Ten days after moving he called me in and told me my role had been made redundant – just four weeks after the commitment conversation……which I raised ! His response was that he hadn’t said they were committed to me, just the new part of the business………technically right, but given it was a team of only four people and he knew why I was asking it was an arsehole thing to do.

I was out of work for a long period, having moved away from where most recruitment jobs were at time (London) at the height of the global recession ! I now ensure that there is no ambiguity around my questioning – particularly where the wider impact is on my family.

15. What’s the one bad quality you wouldn’t mind in a colleague? Why?

Being an Arsenal fan – because if I can overcome that prejudice I can overcome anything !

16. What hiring heuristic do you generally go with?

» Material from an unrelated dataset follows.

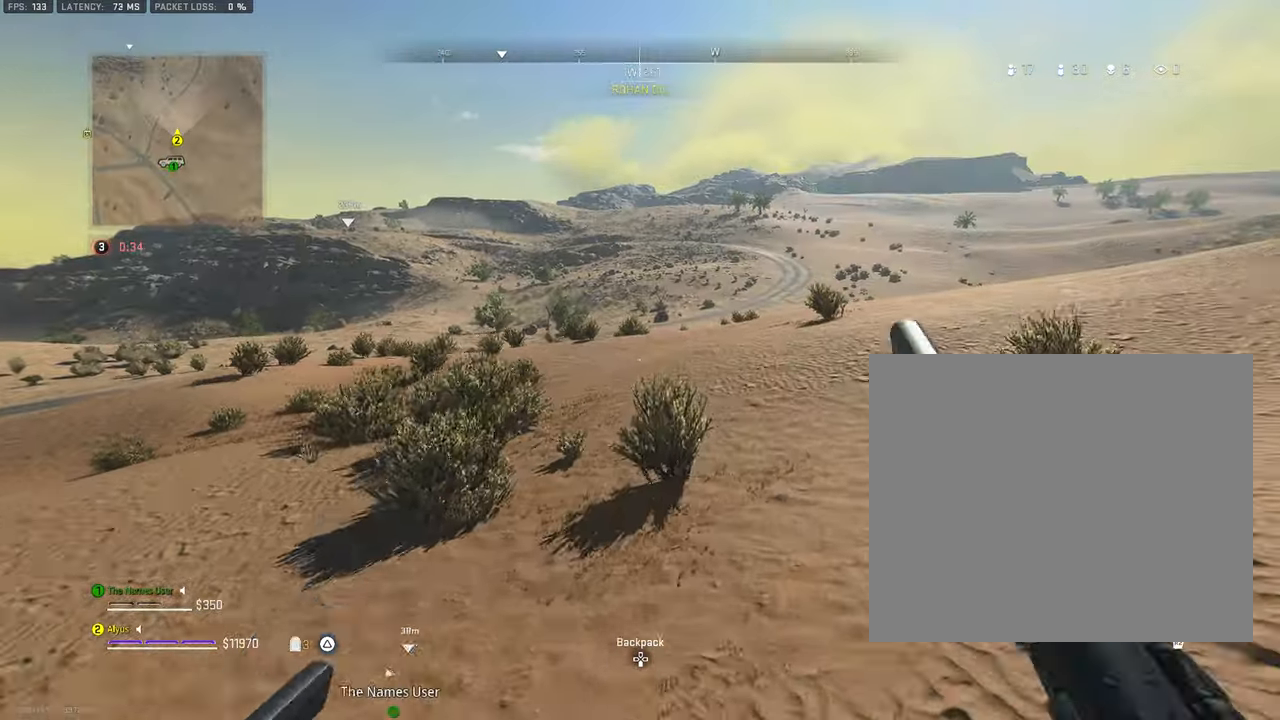
{"buttons": ["L3"], "left_stick": "up", "right_stick": "center", "events": [[50, "L3", "down"], [167, "L3", "up"], [334, "L3", "down"]]}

I’ll probably get crucified for this but I take my gut feel and then try to disprove it ! So if I think, wow this person is coming across really well, I’ll look to find questions that will dispel that.

17. What’s one industry challenge you don’t actually think will ever get solved?

Tech buyers falling for marketing spin and acronyms rather than focussing on products that actually solve their problem

18. Name one person from your professional life who has had an extraordinary impact on your career. What did they do and what did you learn from that person?

Mark Bull, my former HRD at Anders Elite.

He taught me that empathy, understanding, honesty, openness, self-awareness and humility are all key leadership traits. He primarily taught me this because he was by far the worst “leader” I have ever met and displayed NONE of those traits.

The most difficult period of my professional career without a doubt – I never knew whether he would support me or just abandon me or worse, take an idea and resurface it a couple of months later as his……and I promised never to forget that !

19. If you could add a question for the next person to answer, what would it be?

Who In our industry would make a great Prime Minister (or equivalent role in your country) ?

20. Who would you recommend to do the next 20 Questions With … ?

Someone not in HR/TA………I reckon we’d learn a lot from Martin Gwynne, for example, who has just retired from a CEO role with GIST and was the 5th most senior person globally in their parent company Linde Gases. If anyone in HR wanted to find out how important our role is in a large, very commercial business, they could really learn a lot from Martin!

Thank you to Jeremy Russon for taking 20 Questions for The Brainfood Tribune.